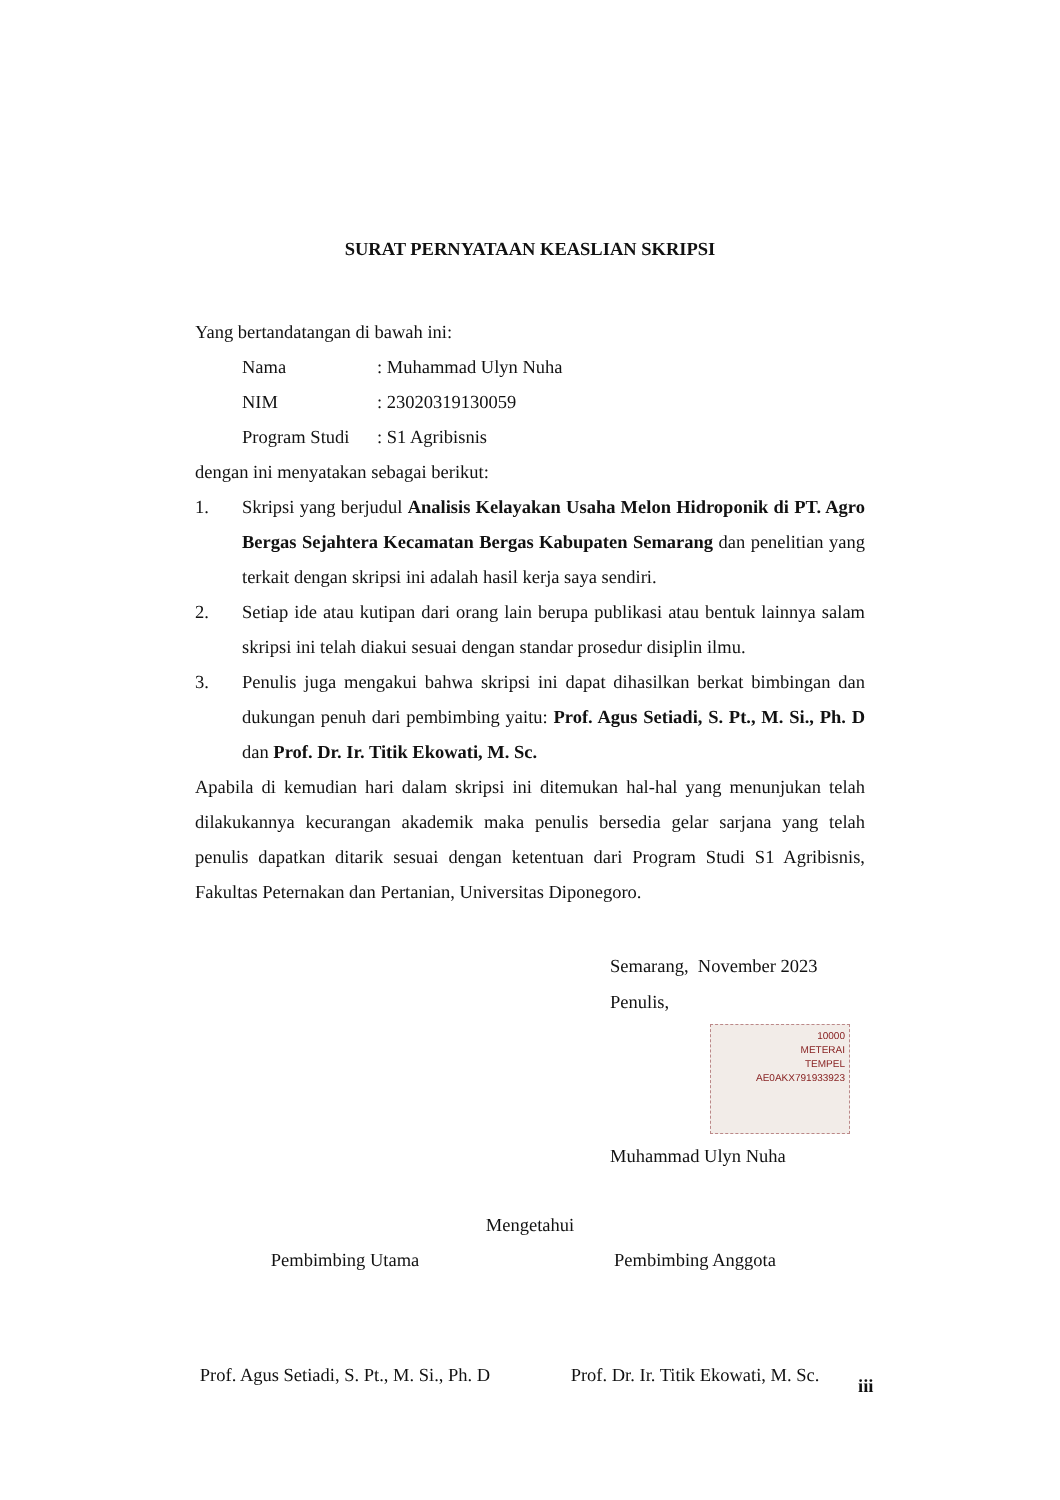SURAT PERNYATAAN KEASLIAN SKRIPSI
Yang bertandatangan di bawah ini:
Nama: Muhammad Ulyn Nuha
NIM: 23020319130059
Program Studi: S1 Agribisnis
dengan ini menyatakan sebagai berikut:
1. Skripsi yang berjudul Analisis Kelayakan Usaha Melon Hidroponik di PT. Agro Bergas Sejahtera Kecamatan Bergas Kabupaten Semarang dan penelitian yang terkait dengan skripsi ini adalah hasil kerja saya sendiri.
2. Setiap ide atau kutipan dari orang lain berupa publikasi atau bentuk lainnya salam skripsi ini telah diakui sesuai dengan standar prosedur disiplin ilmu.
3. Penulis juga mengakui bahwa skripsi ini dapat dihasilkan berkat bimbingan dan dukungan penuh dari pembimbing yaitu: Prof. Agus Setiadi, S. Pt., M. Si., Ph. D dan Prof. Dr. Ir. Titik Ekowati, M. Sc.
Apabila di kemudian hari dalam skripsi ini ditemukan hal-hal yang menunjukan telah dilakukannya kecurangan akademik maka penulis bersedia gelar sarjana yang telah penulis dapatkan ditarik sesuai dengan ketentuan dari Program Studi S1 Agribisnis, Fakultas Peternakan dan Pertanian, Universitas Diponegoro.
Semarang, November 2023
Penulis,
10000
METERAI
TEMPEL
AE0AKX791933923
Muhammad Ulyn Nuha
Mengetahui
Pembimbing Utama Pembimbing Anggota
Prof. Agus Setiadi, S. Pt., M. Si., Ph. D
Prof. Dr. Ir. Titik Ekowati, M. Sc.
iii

+++

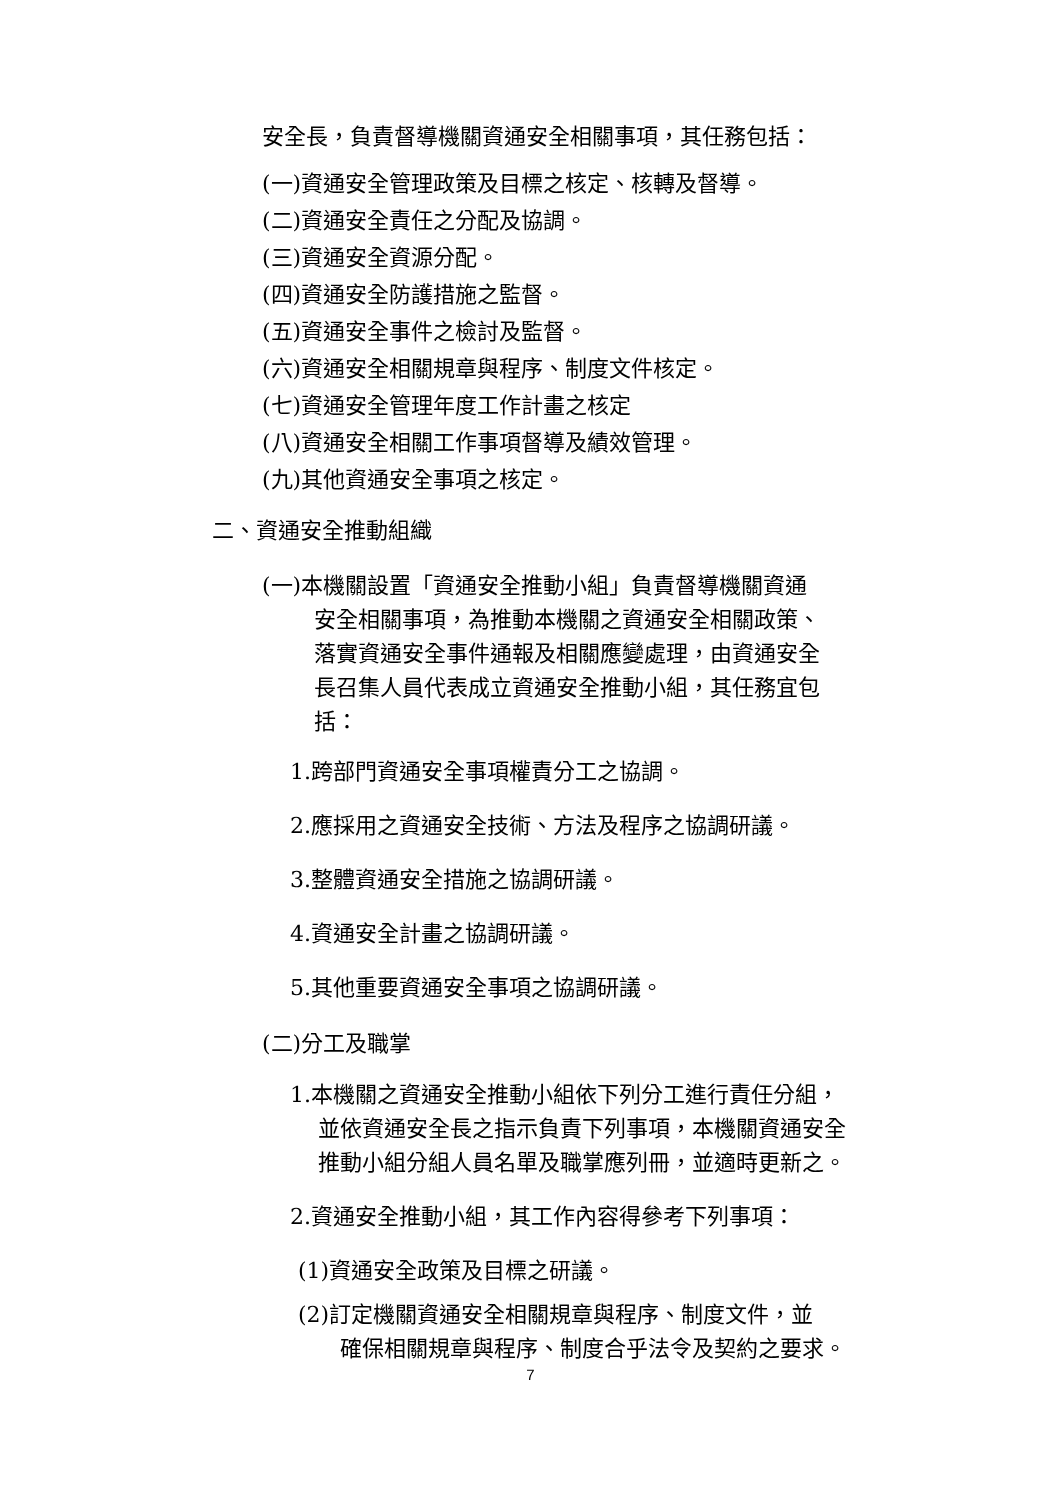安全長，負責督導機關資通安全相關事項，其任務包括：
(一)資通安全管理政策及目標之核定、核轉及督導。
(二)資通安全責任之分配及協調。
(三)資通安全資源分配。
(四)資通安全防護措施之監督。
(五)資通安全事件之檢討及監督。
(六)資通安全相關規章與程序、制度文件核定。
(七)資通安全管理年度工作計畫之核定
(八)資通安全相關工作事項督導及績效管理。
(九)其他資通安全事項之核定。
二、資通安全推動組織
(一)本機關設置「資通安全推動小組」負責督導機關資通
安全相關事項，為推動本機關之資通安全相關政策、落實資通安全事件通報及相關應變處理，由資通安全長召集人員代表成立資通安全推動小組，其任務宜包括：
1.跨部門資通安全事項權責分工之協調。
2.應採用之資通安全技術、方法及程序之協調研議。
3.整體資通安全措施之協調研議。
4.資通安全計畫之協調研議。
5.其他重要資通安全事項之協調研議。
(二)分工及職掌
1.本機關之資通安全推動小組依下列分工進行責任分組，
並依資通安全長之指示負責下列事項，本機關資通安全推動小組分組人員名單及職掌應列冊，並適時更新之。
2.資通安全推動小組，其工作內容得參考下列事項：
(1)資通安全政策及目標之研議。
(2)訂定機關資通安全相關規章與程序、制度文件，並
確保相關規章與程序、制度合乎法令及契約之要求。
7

+++

=== INSTRUCTIONS TO FOLLOW ===
In the records above, find each line that mentions the word "Semarang", and copy it.

=== EXERCISE ANSWER ===
1. Skripsi yang berjudul Analisis Kelayakan Usaha Melon Hidroponik di PT. Agro Bergas Sejahtera Kecamatan Bergas Kabupaten Semarang dan penelitian yang terkait dengan skripsi ini adalah hasil kerja saya sendiri.
Semarang, November 2023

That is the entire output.